TO-DO ITEM =>
Would you write out every entry exactly, but without the pictures?

Dataset entries
------------------------------------------------------------------------

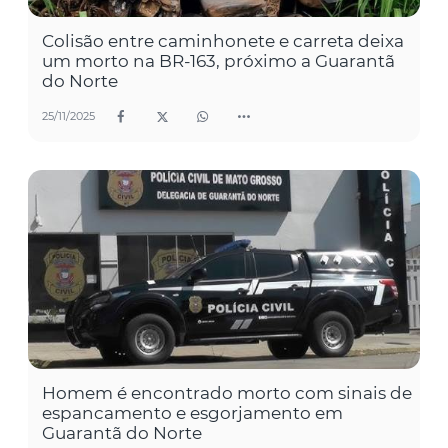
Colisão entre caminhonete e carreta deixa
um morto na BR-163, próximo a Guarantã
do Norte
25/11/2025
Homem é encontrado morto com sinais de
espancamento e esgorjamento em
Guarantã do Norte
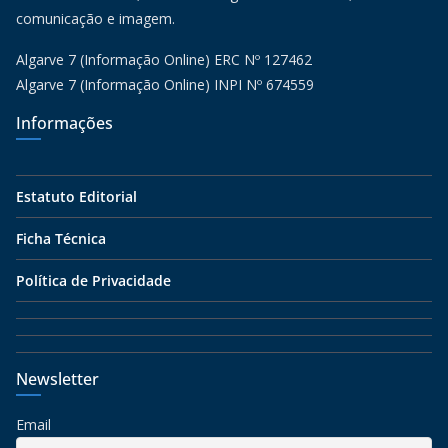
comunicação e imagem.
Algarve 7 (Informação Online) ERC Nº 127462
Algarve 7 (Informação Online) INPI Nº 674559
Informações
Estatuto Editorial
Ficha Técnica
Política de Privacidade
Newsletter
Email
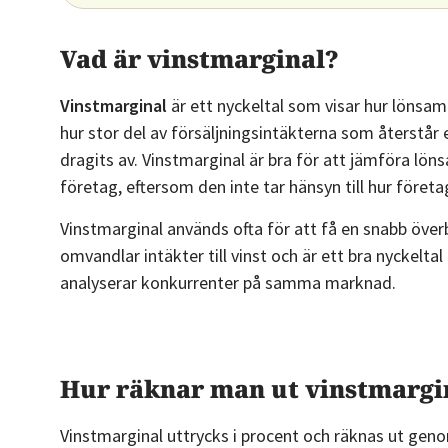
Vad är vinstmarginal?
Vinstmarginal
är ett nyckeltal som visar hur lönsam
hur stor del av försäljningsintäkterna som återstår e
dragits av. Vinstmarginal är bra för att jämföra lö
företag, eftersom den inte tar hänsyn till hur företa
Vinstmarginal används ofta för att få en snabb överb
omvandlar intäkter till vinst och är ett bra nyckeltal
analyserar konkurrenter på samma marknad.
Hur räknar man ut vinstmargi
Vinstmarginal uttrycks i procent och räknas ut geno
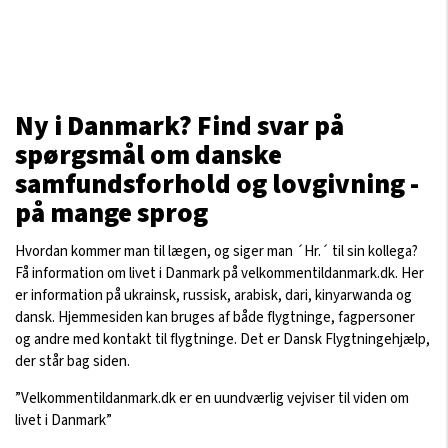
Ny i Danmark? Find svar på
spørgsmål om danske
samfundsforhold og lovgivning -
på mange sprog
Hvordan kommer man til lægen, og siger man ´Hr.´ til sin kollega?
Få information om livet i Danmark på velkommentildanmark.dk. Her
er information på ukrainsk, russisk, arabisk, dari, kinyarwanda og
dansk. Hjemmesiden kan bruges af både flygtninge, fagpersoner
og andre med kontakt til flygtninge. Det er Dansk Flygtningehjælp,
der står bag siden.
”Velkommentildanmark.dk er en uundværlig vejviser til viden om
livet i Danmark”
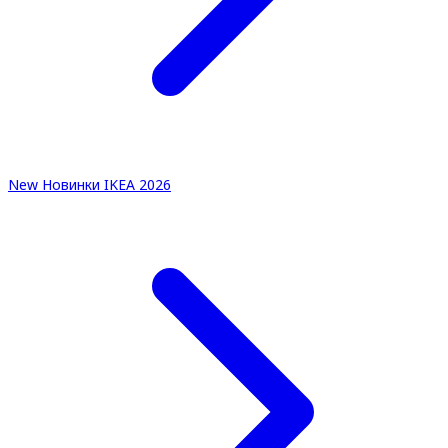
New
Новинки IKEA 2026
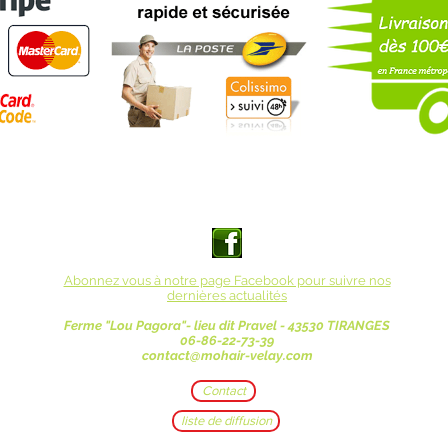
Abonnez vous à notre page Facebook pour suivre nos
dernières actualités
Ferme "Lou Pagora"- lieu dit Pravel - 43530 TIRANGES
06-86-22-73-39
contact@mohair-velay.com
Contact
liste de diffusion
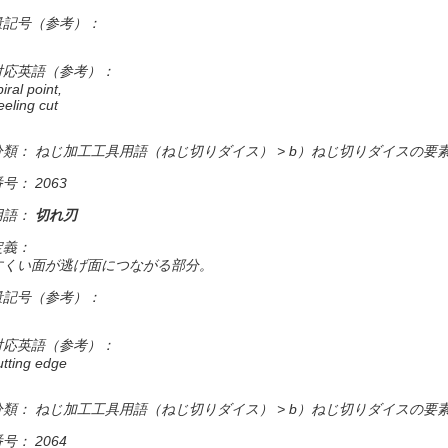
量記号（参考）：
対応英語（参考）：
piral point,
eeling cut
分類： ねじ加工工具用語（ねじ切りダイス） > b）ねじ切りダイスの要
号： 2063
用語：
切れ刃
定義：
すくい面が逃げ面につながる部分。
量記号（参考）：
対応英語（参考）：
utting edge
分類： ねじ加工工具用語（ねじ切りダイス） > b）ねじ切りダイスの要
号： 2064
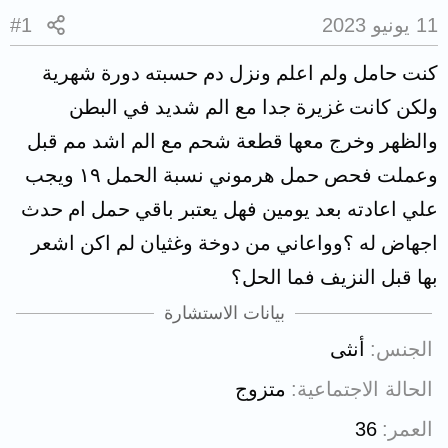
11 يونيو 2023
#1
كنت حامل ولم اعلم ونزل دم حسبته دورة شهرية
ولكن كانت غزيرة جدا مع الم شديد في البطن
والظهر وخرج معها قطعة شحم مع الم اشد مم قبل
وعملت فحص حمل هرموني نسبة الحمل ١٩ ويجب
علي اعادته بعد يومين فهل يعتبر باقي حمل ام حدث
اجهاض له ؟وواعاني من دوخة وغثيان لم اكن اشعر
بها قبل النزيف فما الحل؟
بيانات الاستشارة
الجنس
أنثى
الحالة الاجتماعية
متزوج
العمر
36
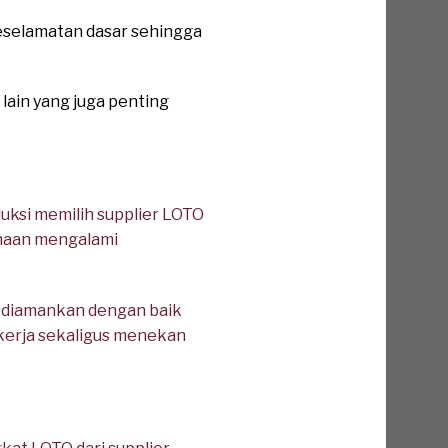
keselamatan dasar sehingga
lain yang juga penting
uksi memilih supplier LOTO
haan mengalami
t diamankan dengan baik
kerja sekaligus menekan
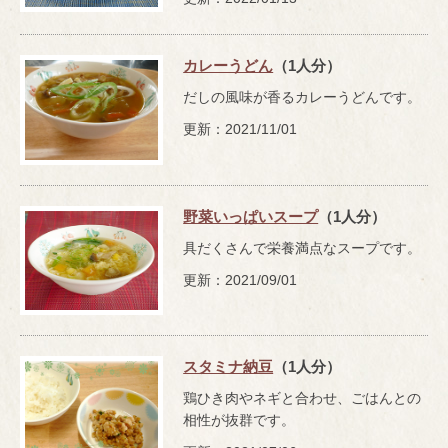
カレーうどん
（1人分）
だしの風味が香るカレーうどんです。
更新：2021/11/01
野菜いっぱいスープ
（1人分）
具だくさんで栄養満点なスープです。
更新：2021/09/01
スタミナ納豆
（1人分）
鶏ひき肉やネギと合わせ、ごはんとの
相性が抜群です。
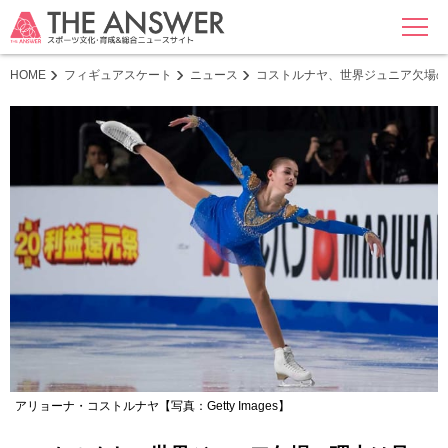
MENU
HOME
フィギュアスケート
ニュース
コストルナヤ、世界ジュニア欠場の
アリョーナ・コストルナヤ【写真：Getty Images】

------------------------------------------------------------------------

TASK OUTPUT =>
Colisão entre caminhonete e carreta deixa
um morto na BR-163, próximo a Guarantã
do Norte
25/11/2025
Homem é encontrado morto com sinais de
espancamento e esgorjamento em
Guarantã do Norte
comunicação e imagem.
Algarve 7 (Informação Online) ERC Nº 127462
Algarve 7 (Informação Online) INPI Nº 674559
Informações
Estatuto Editorial
Ficha Técnica
Política de Privacidade
Newsletter
Email
Vad är vinstmarginal?
Vinstmarginal
är ett nyckeltal som visar hur lönsam
hur stor del av försäljningsintäkterna som återstår e
dragits av. Vinstmarginal är bra för att jämföra lö
företag, eftersom den inte tar hänsyn till hur företa
Vinstmarginal används ofta för att få en snabb överb
omvandlar intäkter till vinst och är ett bra nyckeltal
analyserar konkurrenter på samma marknad.
Hur räknar man ut vinstmargi
Vinstmarginal uttrycks i procent och räknas ut geno
Ny i Danmark? Find svar på
spørgsmål om danske
samfundsforhold og lovgivning -
på mange sprog
Hvordan kommer man til lægen, og siger man ´Hr.´ til sin kollega?
Få information om livet i Danmark på velkommentildanmark.dk. Her
er information på ukrainsk, russisk, arabisk, dari, kinyarwanda og
dansk. Hjemmesiden kan bruges af både flygtninge, fagpersoner
og andre med kontakt til flygtninge. Det er Dansk Flygtningehjælp,
der står bag siden.
”Velkommentildanmark.dk er en uundværlig vejviser til viden om
livet i Danmark”
New
Новинки IKEA 2026
Abonnez vous à notre page Facebook pour suivre nos
dernières actualités
Ferme "Lou Pagora"- lieu dit Pravel - 43530 TIRANGES
06-86-22-73-39
contact@mohair-velay.com
Contact
liste de diffusion
量記号（参考）：
対応英語（参考）：
piral point,
eeling cut
分類： ねじ加工工具用語（ねじ切りダイス） > b）ねじ切りダイスの要
号： 2063
用語：
切れ刃
定義：
すくい面が逃げ面につながる部分。
量記号（参考）：
対応英語（参考）：
utting edge
分類： ねじ加工工具用語（ねじ切りダイス） > b）ねじ切りダイスの要
号： 2064
11 يونيو 2023
#1
كنت حامل ولم اعلم ونزل دم حسبته دورة شهرية
ولكن كانت غزيرة جدا مع الم شديد في البطن
والظهر وخرج معها قطعة شحم مع الم اشد مم قبل
وعملت فحص حمل هرموني نسبة الحمل ١٩ ويجب
علي اعادته بعد يومين فهل يعتبر باقي حمل ام حدث
اجهاض له ؟وواعاني من دوخة وغثيان لم اكن اشعر
بها قبل النزيف فما الحل؟
بيانات الاستشارة
الجنس
أنثى
الحالة الاجتماعية
متزوج
العمر
36
keselamatan dasar sehingga
lain yang juga penting
uksi memilih supplier LOTO
haan mengalami
t diamankan dengan baik
kerja sekaligus menekan
カレーうどん
（1人分）
だしの風味が香るカレーうどんです。
更新：2021/11/01
野菜いっぱいスープ
（1人分）
具だくさんで栄養満点なスープです。
更新：2021/09/01
スタミナ納豆
（1人分）
鶏ひき肉やネギと合わせ、ごはんとの
相性が抜群です。
MENU
HOME
フィギュアスケート
ニュース
コストルナヤ、世界ジュニア欠場の
アリョーナ・コストルナヤ【写真：Getty Images】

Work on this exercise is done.